Hartz executive James Rhatican responded, “I can’t say that it would or would not get built but for this [tax-aid package]. But I can tell you that these incentives … [will] bring tenants to the area” because the $5.2 million in property-tax savings over 15 years would lead to lower rents, he said.
On Friday, Rhatican told Newsday that Hartz is “disappointed that the motion to approve the incentives for this project didn’t carry.” But he said the company would hold talks with the IDA staff “to see if there is a path forward on the application.”
Between 200 and 300 people would eventually work at the proposed warehouse, according to Rhatican.
Hartz first sought the IDA’s help for the Spagnoli Road project a year ago, as the developer was embroiled in controversy with local unions over the use of out-of-state contractors and construction workers to build two warehouses at 235 Pinelawn Rd.
That project, on the site of the former Newsday headquarters, won nearly $17 million in tax breaks over 20 years in a 4-2 vote by the IDA board in November 2020.

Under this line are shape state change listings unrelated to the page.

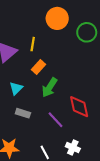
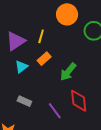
cyan triangle: (16, 88) -> (21, 67), moved
green arrow: (49, 88) -> (68, 72), moved

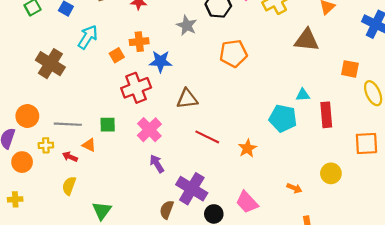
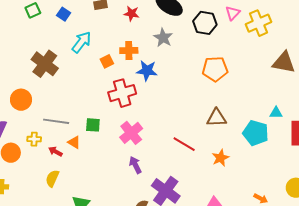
gray star: (187, 25) -> (163, 38), moved
brown triangle: (187, 99) -> (217, 118), moved
orange circle: (27, 116) -> (21, 100), moved

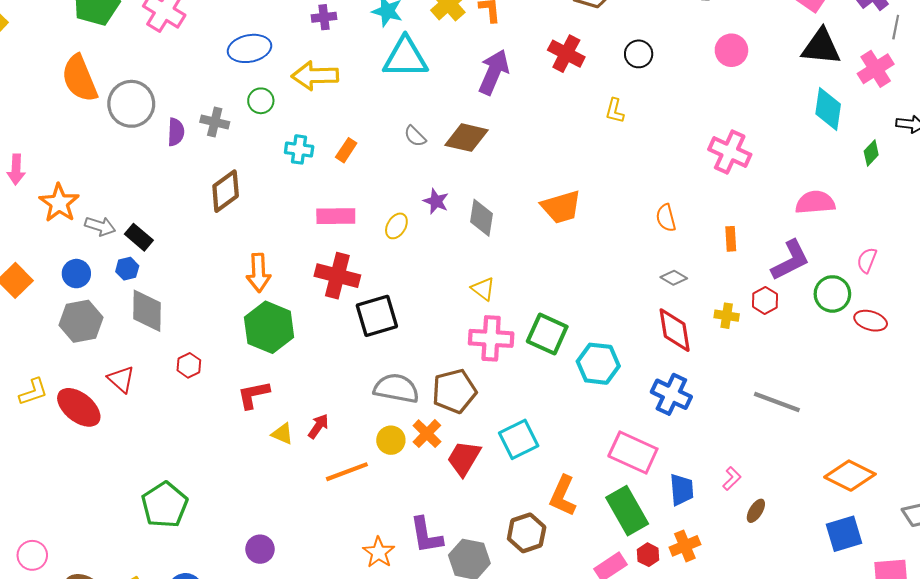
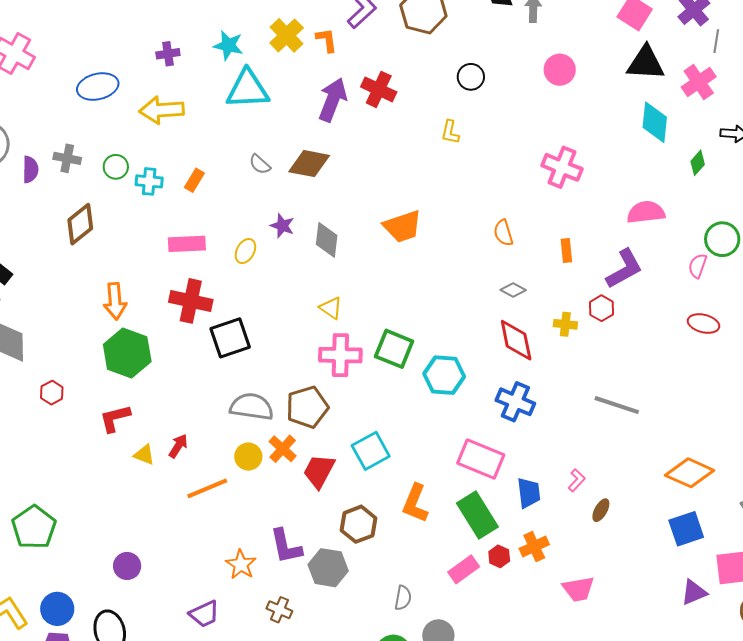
red cross: (566, 54) -> (379, 89), moved
green circle: (261, 101) -> (116, 167), moved
green circle: (832, 294) -> (722, 239), moved
brown hexagon: (527, 533) -> (359, 524), moved

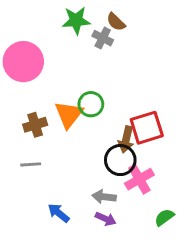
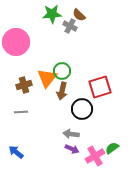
brown arrow: (126, 139) -> (62, 91), moved
pink cross: (139, 179) -> (95, 156), moved
blue arrow: (59, 213) -> (16, 152), moved

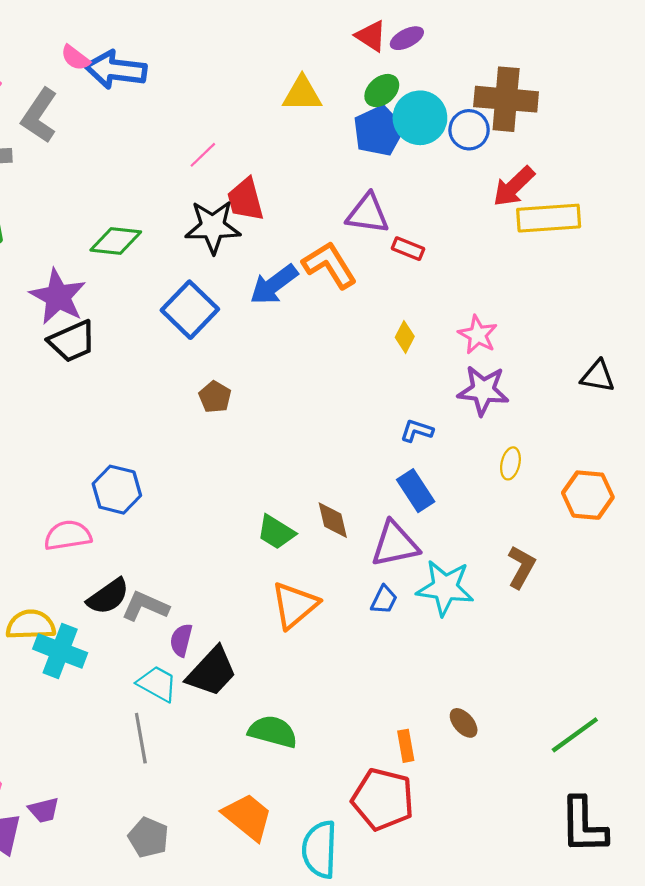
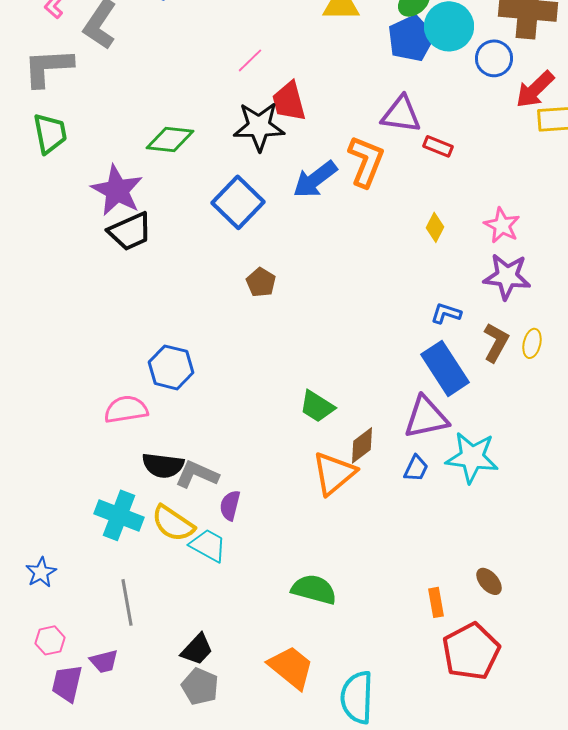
blue circle: (469, 130) -> (494, 58), moved
orange L-shape: (329, 265) -> (366, 161), turned 54
blue rectangle: (416, 491) -> (445, 368), size x1.4
brown diamond: (333, 520) -> (362, 445), moved, turned 66
brown L-shape: (521, 567) -> (496, 342), moved
black semicircle: (108, 596) -> (163, 465), turned 42
yellow semicircle: (31, 625) -> (173, 523), moved, turned -144
black trapezoid: (212, 672) -> (197, 649), moved, size x0.7
gray line: (141, 738) -> (127, 602), moved
red pentagon: (383, 799) -> (471, 651), moved, turned 30

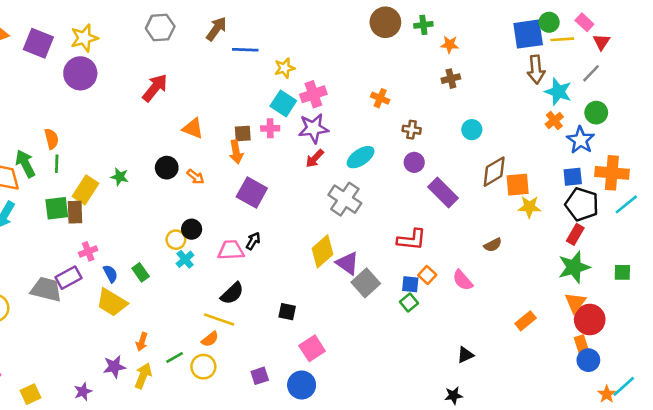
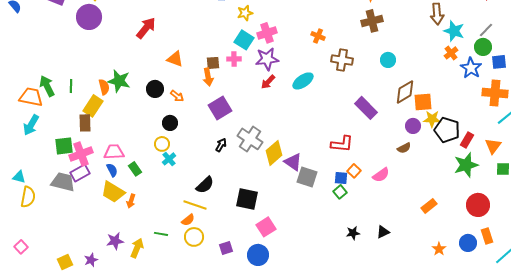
gray line: (591, 73) -> (486, 30), moved
brown cross: (451, 79) -> (372, 21), size x1.5
brown cross: (412, 130) -> (342, 60), size x1.5
orange semicircle: (51, 139) -> (104, 87), moved
purple circle: (414, 162) -> (413, 126), moved
green star: (120, 177) -> (119, 81), moved, size x1.6
blue square: (573, 177) -> (499, 62), moved
purple square: (252, 192) -> (220, 108), turned 30
gray cross: (345, 199) -> (250, 139), moved
black pentagon: (582, 204) -> (447, 130), moved
green square: (57, 208) -> (64, 146), moved
black circle: (192, 229) -> (170, 123), moved
pink trapezoid: (231, 250) -> (114, 152), moved
pink cross: (88, 251) -> (81, 154), moved, size x1.6
pink semicircle: (463, 280) -> (381, 175), turned -84
gray square: (366, 283) -> (307, 177), turned -30
orange triangle: (575, 302) -> (493, 146), moved
black square: (287, 312) -> (247, 199), size x1.6
orange arrow: (142, 342) -> (131, 201), moved
orange rectangle: (582, 346) -> (487, 236), moved
green line: (175, 357) -> (161, 234), turned 40
blue circle: (588, 360) -> (468, 243), moved
yellow circle: (203, 367) -> (194, 237), moved
yellow square: (31, 394) -> (65, 262), moved
orange star: (607, 394) -> (439, 249), moved
black star: (453, 395) -> (353, 233), moved

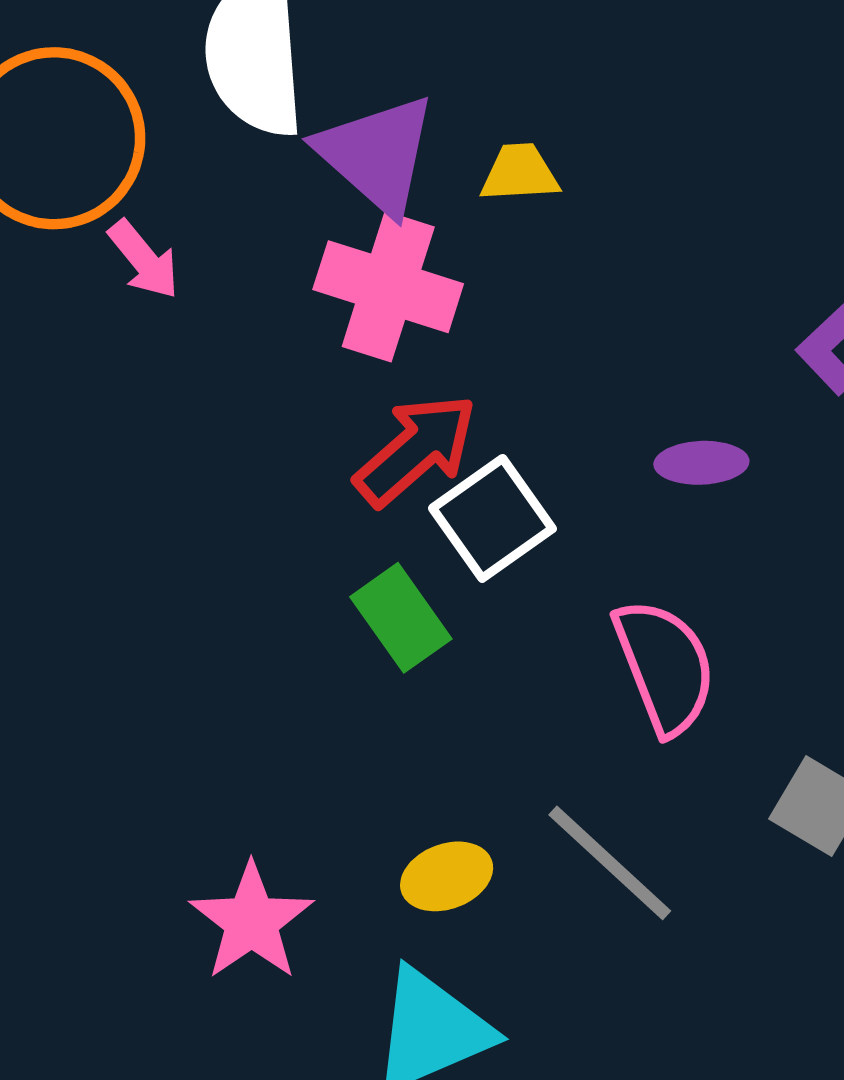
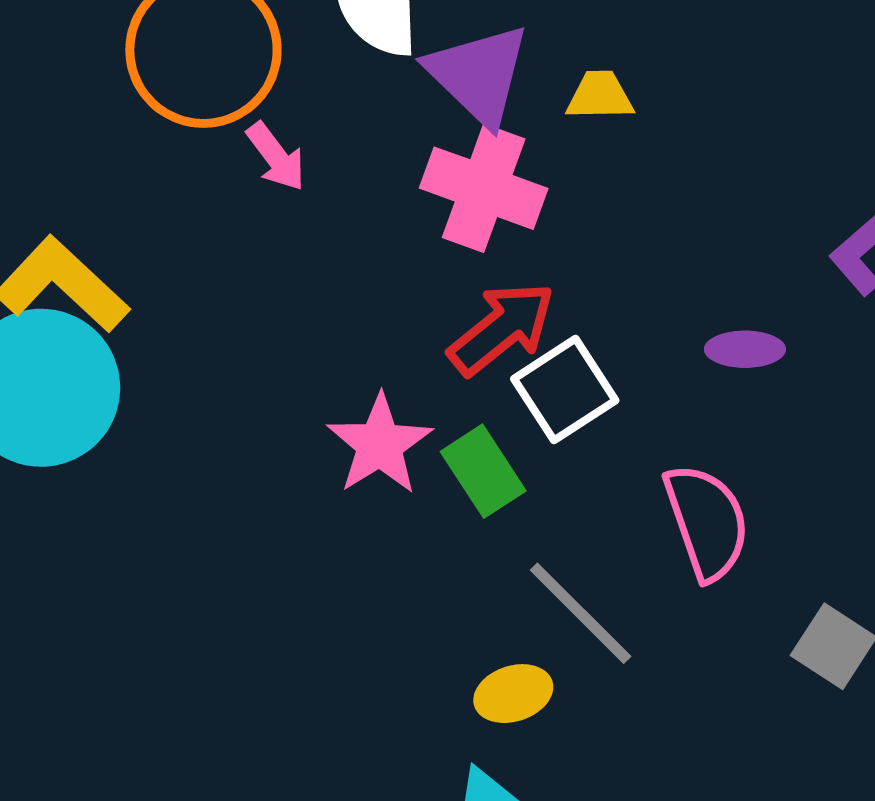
gray line: (610, 863) -> (581, 613), moved
pink star: (251, 921) -> (380, 444), moved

More recently, Hartz appeared to have made peace with the unions and the IDA voted unanimously in April to grant preliminary approval for a tax-aid package for the Spagnoli Road warehouse.
Separately, the tax savings approved for the Venture One warehouse will last for 10 years.
The 90,700-square-foot facility, costing $44 million, would replace a vacant office building at 49 Wireless Blvd. Between 30 and 100 people would eventually work there, said Brian McDonagh, Northeast regional vice president at Venture One, which is based in a Chicago suburb.